The thing is, this mash up of rocks really happened and is backdrop of our recurrent trips to Kehoe. During one lifetime the cliffs seem solid, monumental and permanent but we've seen the slow crumble and slide as alluvial fans of granitic rocky debris slide onto the beach from the far end of the beach. Every year the beach slides toward differentiation. The Monterey Formation is the most solid though it is folded by years of pressure, as though it were rubber bands caught on a treadmill. The perpendicular Laird Formation peals off in slabs and dangerous chunks that have killed picnickers.

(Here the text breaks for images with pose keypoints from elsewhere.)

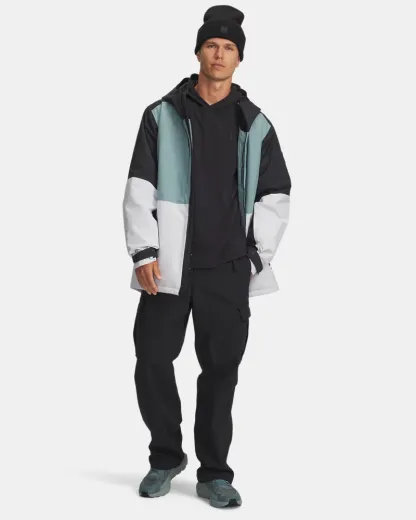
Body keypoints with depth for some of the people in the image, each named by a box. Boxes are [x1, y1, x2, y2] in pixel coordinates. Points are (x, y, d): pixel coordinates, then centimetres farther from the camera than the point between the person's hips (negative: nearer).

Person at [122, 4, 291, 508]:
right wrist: (144, 252, -8)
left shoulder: (255, 124, 9)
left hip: (228, 268, 1)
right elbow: (140, 188, 0)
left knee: (222, 368, 3)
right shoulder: (163, 115, 4)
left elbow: (275, 196, 12)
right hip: (170, 265, -1)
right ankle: (166, 457, 21)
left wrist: (257, 255, 3)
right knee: (152, 361, -2)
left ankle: (214, 473, 15)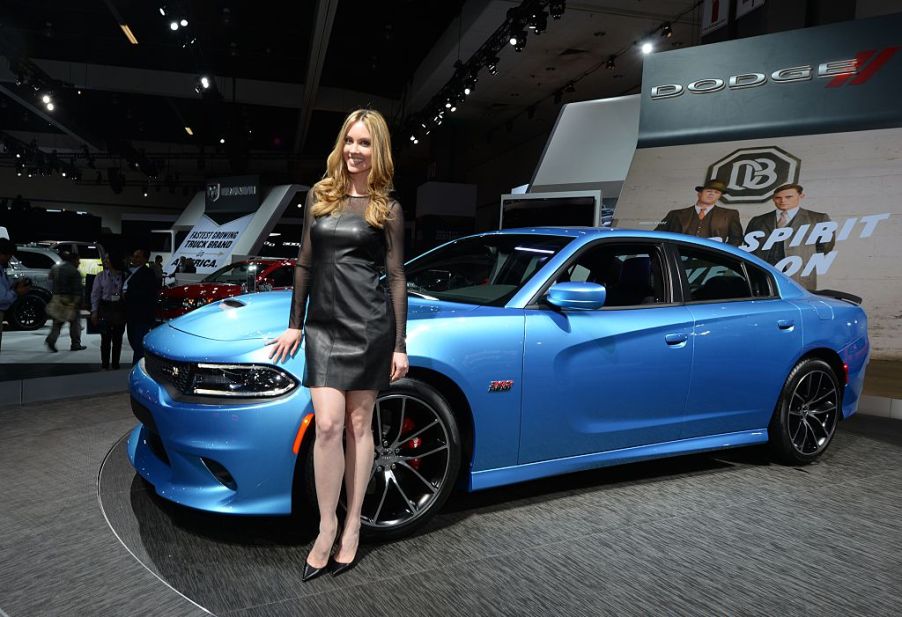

All of this tells the languorous and relentless story of change at the margins. Driving out to the beach you cross the famous San Andreas fault, here a valley filled in with waters of Tomales Bay. Change on a geologic scale may indeed be languorous, but periododically a lurch occurs as it did in 1906. The epicenter of that lurch was right here in Point Reyes where you can see a fence displaced by sixteen feet, left as a monument very near park headquarters.